** START OF Excerpt **

Home
About Fairies
Favorite Illustrators
Classic Fairy Tales
Fairy Tales
Fairy Art
Fairies Art Blog
Contact

Subscribe To This Site
XML RSS
Add to Google
Add to My Yahoo!
Add to My MSN
Subscribe with Bloglines

Jessie Willcox Smith
A Beautiful Legacy

Jessie Willcox Smith is one of dozens of young women employed and trained by Howard Pyle in the turn-of-the-century Art Nouveau fairy tale boom, Jessie Willcox is famed for her sensitive and gentle depictions of mothers and children, or children under the protection of female figures.

Unlike most of Pyle's brilliant students, Wilcox Smith was not a child prodigy. She did not know she could draw until, at the age of 20, a relative coerced her into taking an art class he was teaching. To everyone's surprise, she was naturally gifted.

A kindergarten teacher at the time, she decided that the artist's life was for her, and she went to study at the Pennsylvania Academy of the Fine Arts, learning from artists like Thomas Eakins.

When she graduated in 1888, she picked up a few art jobs, then after a year went to work for Ladies' Home Journal, one of the many domestic magazines that started at this time. She spent her days doing low-level illustrations and working with artists of some fame.

Five years at Ladies' Home Journal was enough, and she left to attend classes with Howard Pyle at then then just-founded Drexel, and followed him to Brandywine School, which was more an artists' colony than a school.

** END OF Excerpt **
** START OF Information provided **

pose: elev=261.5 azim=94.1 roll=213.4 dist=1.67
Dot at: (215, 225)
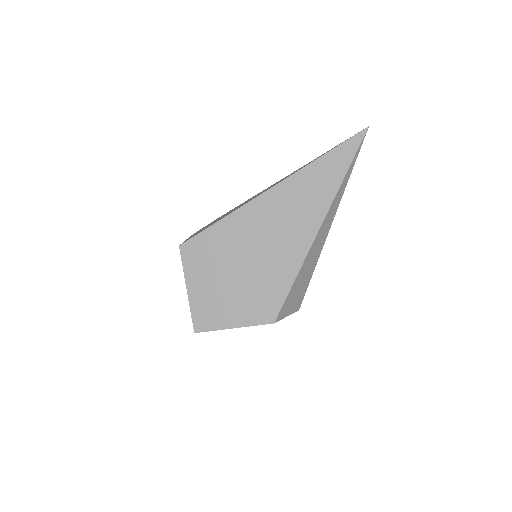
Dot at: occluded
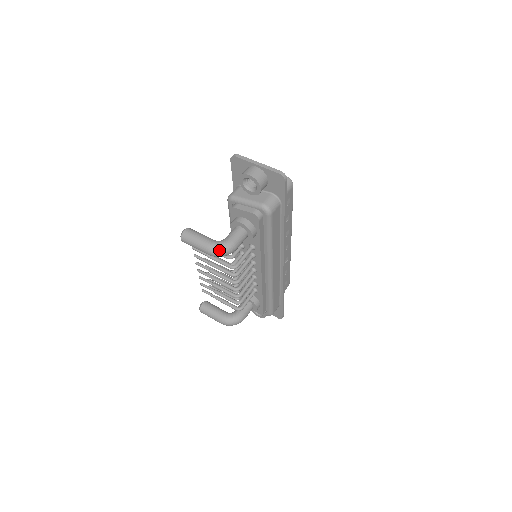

** END OF Information provided **
** START OF Information provided **

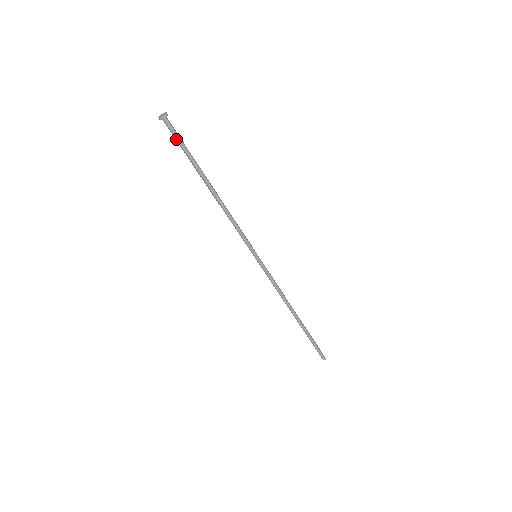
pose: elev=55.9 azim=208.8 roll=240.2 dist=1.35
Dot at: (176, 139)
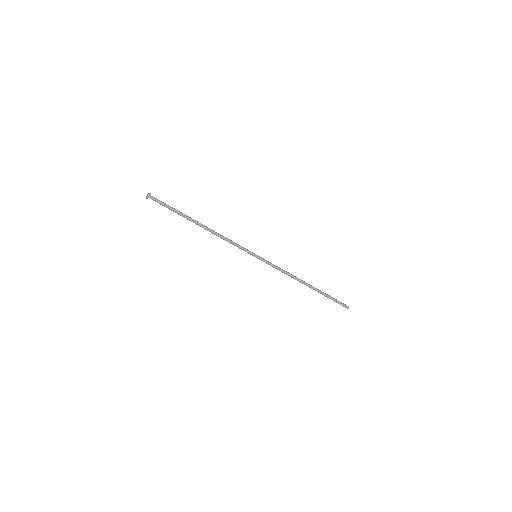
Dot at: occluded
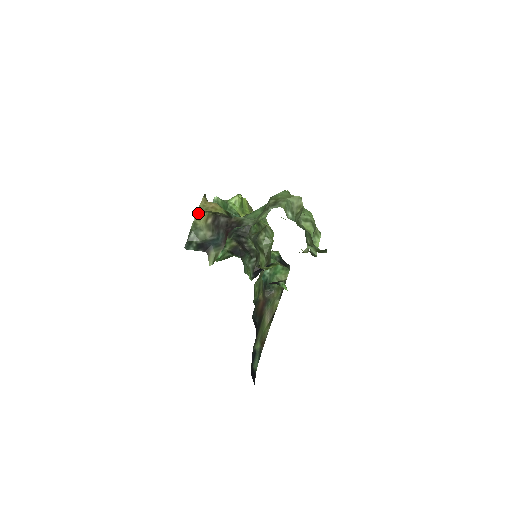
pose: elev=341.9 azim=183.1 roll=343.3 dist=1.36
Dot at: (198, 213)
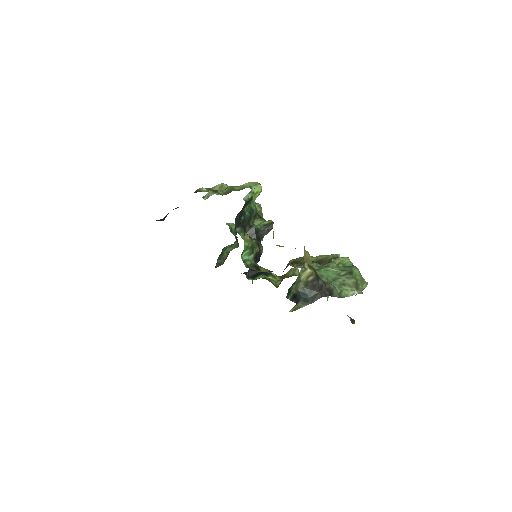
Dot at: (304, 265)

** END OF Information provided **

### [Instruction]
Decide whether each statement agrees with the text on Jessie Willcox Smith, answering yes or no and quoting the deciding words. 1. She showed a talent for drawing as a young child. 2. She graduated in 1888. 3. She worked at Ladies' Home Journal for ten years. The data are separate material with no connection to the text on Jessie Willcox Smith.

### [Task answer]
1. No: "Wilcox Smith was not a child prodigy."
2. Yes: "When she graduated in 1888"
3. No: "Five years at Ladies' Home Journal was enough"